Ni siquiera me he dado cuenta de que ya no me apetece apresurar mis pasos, tal vez porque tengo la certidumbre de que llegaré al lugar donde me dirigía de muchacho, incluso de que ya estoy en ese lugar. De manera paulatina se ha ido ralentizando mi ritmo personal, como si necesitara detenerme para habitar las horas que se me conceden cada día y para gozar de los dones que la existencia dispone para mí. Pararse es la virtud del que ha arribado finalmente.

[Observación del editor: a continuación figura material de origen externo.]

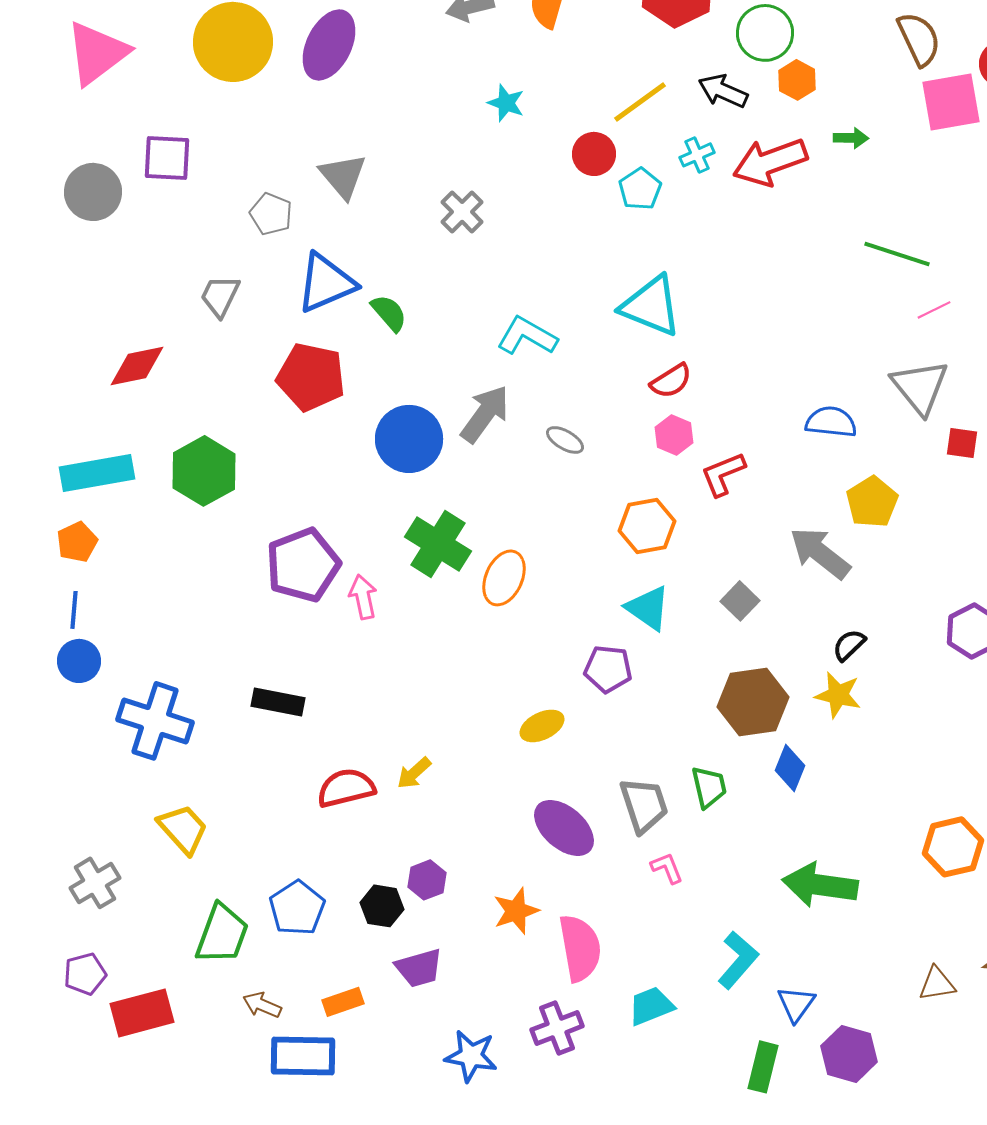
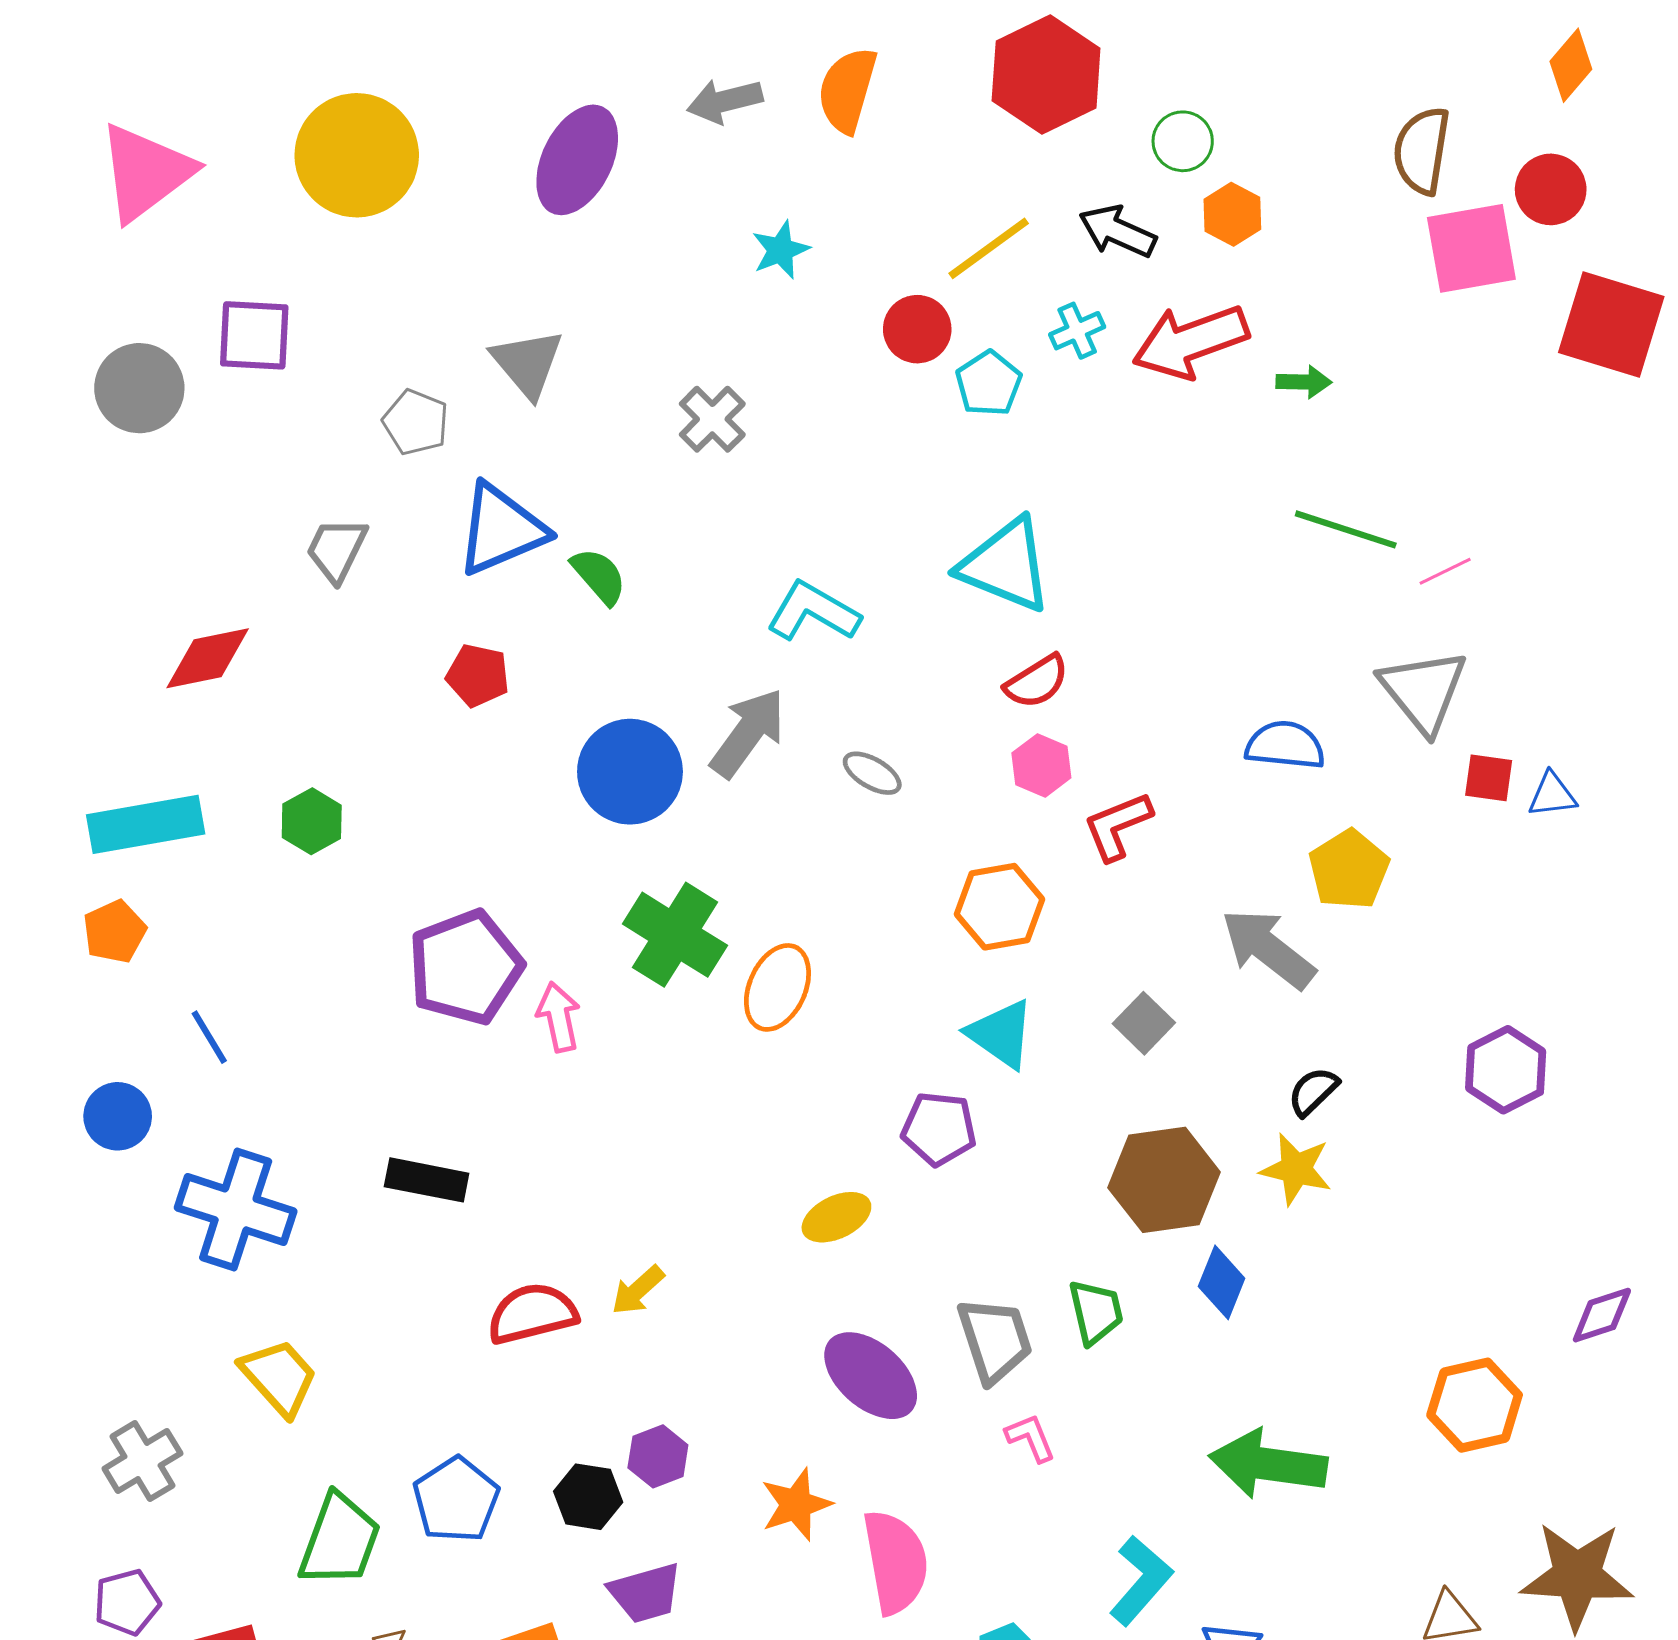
green circle: (765, 33) -> (1183, 141), size x0.7
brown semicircle: (919, 39) -> (1422, 151), turned -146
purple ellipse: (329, 45) -> (577, 160), moved
cyan star: (506, 103) -> (781, 250), turned 30
green arrow: (851, 138) -> (1304, 382), moved
green line: (897, 254) -> (1346, 529), moved
red pentagon: (311, 377) -> (478, 675), size x0.6
green hexagon: (204, 471) -> (312, 821), size x0.6
blue line: (74, 610) -> (209, 1037), moved, turned -36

Por mera diversión persigo a mi hijo por la calle, alocado y pueril, como en una pantomima de la infancia. Damos unas vueltas y compruebo su velocidad y su resistencia. Al fin, el sentido común me dicta que me rinda y me detenga.

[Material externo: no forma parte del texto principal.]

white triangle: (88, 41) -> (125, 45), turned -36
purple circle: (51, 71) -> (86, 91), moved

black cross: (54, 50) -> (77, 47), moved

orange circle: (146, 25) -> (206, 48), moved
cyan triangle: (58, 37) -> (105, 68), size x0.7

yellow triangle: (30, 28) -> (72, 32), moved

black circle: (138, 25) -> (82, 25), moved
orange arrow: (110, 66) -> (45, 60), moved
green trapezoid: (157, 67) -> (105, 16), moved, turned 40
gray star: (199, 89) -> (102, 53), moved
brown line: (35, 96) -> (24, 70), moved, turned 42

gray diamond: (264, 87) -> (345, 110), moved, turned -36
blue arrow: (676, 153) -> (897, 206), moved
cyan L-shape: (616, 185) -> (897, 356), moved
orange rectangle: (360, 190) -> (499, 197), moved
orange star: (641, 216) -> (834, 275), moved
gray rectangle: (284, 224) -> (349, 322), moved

Por la noche me conduelo de los músculos de las piernas. Tengo agujetas y mi mujer me ofrece un gelocatil para que descanse. Antes de dormirme, sucumbo a la extraña sensación de una derrota anunciada y segura.  Ya no soy el que era, por más que insista en la nostalgia y me empeñe en el recordatorio. El muchacho que ascendía atropelladamente los escalones del callejón de la Iglesia ha dado paso a un hombre en estado de quietud física, sentado durante casi ocho horas frente a su mesa de despacho y al ordenador que guarda las palabras de su trabajo. Ahora prefiere leer sentado asimismo en el banco del porche de su casa, mientras saborea un café frío en verano y observa los jazmines que se enredan en la reja de la ventana, o en la butaca junto a la chimenea encendida de su salón en invierno, en tanto cae la tarde y aguarda el aviso de su esposa para cenar.

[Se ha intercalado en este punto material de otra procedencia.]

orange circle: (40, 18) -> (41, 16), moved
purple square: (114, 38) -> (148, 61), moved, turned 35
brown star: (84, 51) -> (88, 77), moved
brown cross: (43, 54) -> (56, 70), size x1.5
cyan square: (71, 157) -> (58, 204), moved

Me reconforta, no obstante, escuchar los puntapiés que mi hijo propina al balón en la calle en compañía de sus amigos, el sobresalto de sus idas y venidas, sus carreras y el estrépito de sus voces porque me devuelven, de un modo mágico e instantáneo, a los días de mi infancia en Moratalla, cuando subía el callejón de la Iglesia hasta la puerta de mi casa de una sola carrera, emocionado y feliz porque volvía de la escuela y me esperaba mi madre para darme la merienda.